--- SOURCE ---

October 07, 2009
America imports a lot of stuff, which means marketers who show that their product is made in the U.S. can stand out from the pack.
See how an American furniture manufacturer promoted their products’ domestic origins to lift sales more than 10% and orders-per-day 19.1%. Includes tips for determining whether you can safely make the “Made in USA” claim.
As the economy soured last fall, the team at Foamiture, a foam-based furniture manufacturer and retailer, was redesigning their website.
Unemployment levels were rising and consumers were starting to think about where their purchases came from, says Jon Yoder, Team Member, Marketing, Foamiture.
"People were becoming more aware of where they buy stuff and whether it’s local or imported from overseas, knowing that if they buy local or American-made products that they’re supporting local jobs."
Yoder wanted to emphasize that Foamiture’s products were made in the U.S. to show customers that their purchases supported American jobs. Additionally, Yoder felt the information would forge a stronger connection with customers and create an expectation of quality customer service.
Yoder’s team communicated their home-grown message via their website and product packaging. Here are the steps they took to get it done:
Step #1. Check with the legal team
Knowing whether a product is 100% American made is more complicated than it seems. Check with your legal team to ensure that your claims are not deceptive, because it’s easy to make a mistake.

---

▶ WORK INSTRUCTIONS
Answer these questions about the Made in USA marketing article:
1. By what percentage did the furniture manufacturer raise its orders per day?
2. What kind of furniture does Foamiture make and sell?
3. Whom does Step #1 say to check with?

--- DATA LINES ---

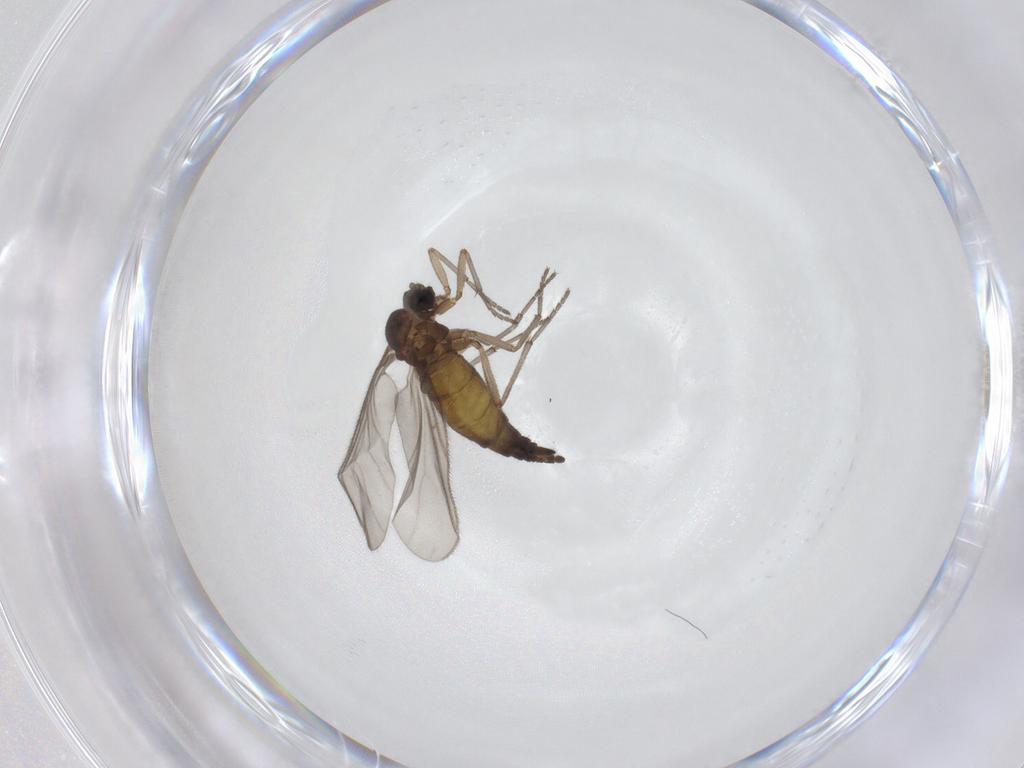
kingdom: Animalia
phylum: Arthropoda
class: Insecta
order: Diptera
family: Sciaridae
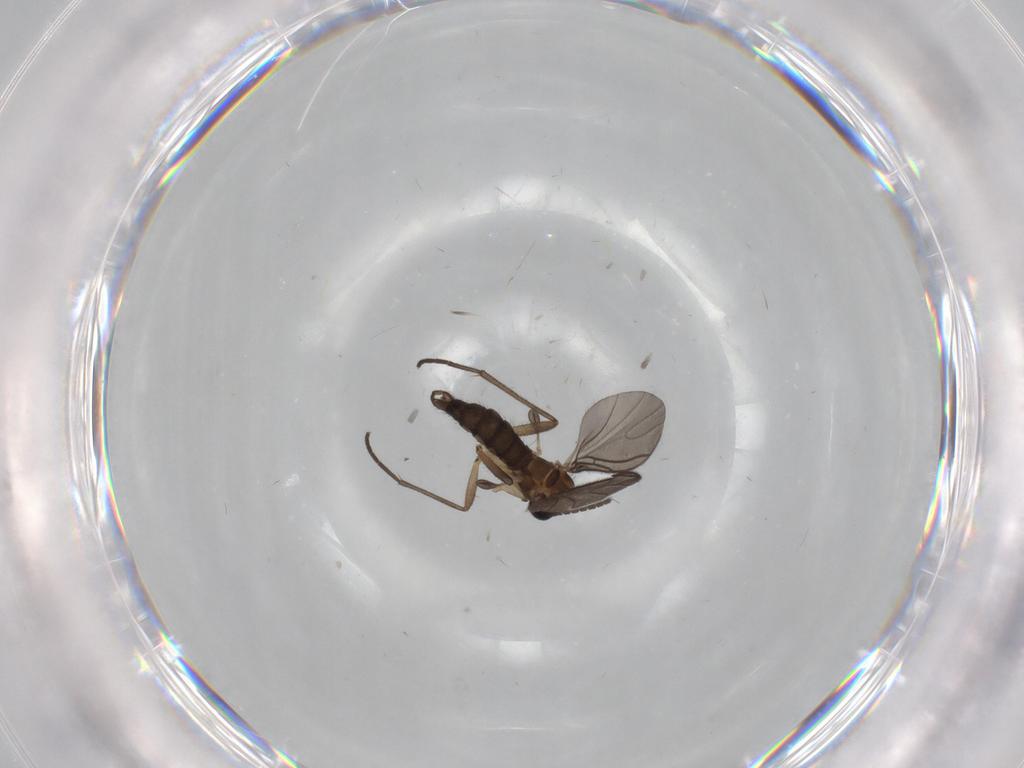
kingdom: Animalia
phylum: Arthropoda
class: Insecta
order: Diptera
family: Sciaridae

---

▶ TASK RESPONSE
1. 19.1%
2. Foam-based furniture
3. The legal team